_SHORT EXERCISE_.
Gather every line from the rows below that contains the word "family", and copy each one unchanged.
─── MATERIAL FOR THIS EXERCISE ───
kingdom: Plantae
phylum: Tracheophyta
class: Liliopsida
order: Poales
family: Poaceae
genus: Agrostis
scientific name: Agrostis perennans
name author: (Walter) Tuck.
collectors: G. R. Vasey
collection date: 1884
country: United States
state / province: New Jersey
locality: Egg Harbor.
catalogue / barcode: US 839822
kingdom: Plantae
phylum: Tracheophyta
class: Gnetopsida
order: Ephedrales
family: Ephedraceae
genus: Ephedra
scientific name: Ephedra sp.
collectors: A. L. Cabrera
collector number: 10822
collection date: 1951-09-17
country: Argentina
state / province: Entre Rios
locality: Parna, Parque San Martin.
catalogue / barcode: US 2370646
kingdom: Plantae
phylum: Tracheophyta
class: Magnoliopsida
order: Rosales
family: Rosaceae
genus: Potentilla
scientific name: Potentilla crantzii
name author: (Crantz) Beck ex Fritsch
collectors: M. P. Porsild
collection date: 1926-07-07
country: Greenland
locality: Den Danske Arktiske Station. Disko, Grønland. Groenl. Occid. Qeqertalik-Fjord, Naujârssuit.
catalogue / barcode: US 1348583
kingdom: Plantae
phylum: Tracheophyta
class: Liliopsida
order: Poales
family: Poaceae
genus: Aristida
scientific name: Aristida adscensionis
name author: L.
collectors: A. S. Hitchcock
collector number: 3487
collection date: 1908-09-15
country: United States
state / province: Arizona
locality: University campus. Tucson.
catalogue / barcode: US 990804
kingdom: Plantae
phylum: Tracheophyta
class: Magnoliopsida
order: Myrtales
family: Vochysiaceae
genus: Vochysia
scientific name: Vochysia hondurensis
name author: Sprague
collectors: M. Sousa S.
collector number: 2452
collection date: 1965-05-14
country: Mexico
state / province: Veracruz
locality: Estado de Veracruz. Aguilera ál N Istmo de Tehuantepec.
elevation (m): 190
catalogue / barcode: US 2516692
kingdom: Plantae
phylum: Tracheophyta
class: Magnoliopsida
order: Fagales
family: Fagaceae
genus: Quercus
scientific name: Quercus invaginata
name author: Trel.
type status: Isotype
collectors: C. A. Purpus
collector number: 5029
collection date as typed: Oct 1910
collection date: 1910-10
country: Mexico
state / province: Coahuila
───
_FINAL ANSWER_.
family: Poaceae
family: Ephedraceae
family: Rosaceae
family: Poaceae
family: Vochysiaceae
family: Fagaceae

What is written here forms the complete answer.